**Supplied records**
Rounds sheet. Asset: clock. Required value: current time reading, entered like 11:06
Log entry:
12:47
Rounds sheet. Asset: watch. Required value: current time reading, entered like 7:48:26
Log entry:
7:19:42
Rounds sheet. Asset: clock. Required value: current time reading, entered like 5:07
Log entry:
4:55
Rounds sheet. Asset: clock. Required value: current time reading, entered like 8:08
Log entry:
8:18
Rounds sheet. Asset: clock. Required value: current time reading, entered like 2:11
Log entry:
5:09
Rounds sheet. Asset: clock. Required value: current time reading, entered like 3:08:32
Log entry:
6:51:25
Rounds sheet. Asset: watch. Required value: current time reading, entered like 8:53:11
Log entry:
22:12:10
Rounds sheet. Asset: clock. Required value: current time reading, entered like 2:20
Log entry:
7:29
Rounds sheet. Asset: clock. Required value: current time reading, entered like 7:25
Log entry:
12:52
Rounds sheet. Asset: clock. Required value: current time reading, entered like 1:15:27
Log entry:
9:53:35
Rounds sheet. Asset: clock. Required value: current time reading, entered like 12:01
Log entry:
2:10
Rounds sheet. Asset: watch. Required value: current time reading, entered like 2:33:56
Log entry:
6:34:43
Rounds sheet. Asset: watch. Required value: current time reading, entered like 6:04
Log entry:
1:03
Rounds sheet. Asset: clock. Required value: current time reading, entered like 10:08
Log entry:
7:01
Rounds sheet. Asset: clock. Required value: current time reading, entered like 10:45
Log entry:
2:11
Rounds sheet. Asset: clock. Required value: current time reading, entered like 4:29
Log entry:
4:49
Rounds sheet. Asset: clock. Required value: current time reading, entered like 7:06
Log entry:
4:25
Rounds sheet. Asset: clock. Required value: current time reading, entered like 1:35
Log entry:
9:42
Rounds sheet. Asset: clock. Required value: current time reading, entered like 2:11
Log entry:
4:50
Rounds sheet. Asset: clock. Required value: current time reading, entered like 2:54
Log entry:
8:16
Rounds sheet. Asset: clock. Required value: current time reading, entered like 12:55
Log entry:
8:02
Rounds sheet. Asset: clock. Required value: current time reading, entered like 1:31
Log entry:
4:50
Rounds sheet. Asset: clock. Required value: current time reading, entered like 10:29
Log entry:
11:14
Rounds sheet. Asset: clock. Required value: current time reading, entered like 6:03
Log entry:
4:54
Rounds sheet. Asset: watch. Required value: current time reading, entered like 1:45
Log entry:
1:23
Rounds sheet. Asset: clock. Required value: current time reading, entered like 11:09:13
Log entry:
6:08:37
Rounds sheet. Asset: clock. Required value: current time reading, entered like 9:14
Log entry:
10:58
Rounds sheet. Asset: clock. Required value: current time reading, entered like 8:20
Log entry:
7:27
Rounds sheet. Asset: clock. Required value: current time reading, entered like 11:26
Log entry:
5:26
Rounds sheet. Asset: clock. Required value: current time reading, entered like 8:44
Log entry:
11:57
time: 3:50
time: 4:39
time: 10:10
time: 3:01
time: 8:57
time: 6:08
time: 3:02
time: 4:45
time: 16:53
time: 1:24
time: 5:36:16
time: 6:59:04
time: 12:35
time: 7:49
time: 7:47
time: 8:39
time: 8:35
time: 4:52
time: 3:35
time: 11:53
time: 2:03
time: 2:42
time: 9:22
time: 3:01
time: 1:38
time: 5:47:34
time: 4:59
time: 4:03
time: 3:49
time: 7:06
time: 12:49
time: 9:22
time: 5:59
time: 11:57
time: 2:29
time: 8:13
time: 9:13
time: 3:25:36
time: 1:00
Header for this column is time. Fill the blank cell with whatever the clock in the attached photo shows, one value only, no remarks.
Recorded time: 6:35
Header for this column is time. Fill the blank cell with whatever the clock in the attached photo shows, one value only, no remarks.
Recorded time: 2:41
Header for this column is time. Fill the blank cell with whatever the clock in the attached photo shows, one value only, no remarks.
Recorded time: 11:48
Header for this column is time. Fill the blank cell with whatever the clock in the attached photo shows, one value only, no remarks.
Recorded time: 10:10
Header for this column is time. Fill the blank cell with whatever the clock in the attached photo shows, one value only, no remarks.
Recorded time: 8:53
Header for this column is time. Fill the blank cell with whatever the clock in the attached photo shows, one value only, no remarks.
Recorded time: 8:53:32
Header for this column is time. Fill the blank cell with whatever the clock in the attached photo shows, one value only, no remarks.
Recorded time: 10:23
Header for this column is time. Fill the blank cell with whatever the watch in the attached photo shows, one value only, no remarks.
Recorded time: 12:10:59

**Aim**
Go through the records and copy out every line that contains the word "watch", leaving each line unchanged.

**Answer**
Rounds sheet. Asset: watch. Required value: current time reading, entered like 7:48:26
Rounds sheet. Asset: watch. Required value: current time reading, entered like 8:53:11
Rounds sheet. Asset: watch. Required value: current time reading, entered like 2:33:56
Rounds sheet. Asset: watch. Required value: current time reading, entered like 6:04
Rounds sheet. Asset: watch. Required value: current time reading, entered like 1:45
Header for this column is time. Fill the blank cell with whatever the watch in the attached photo shows, one value only, no remarks.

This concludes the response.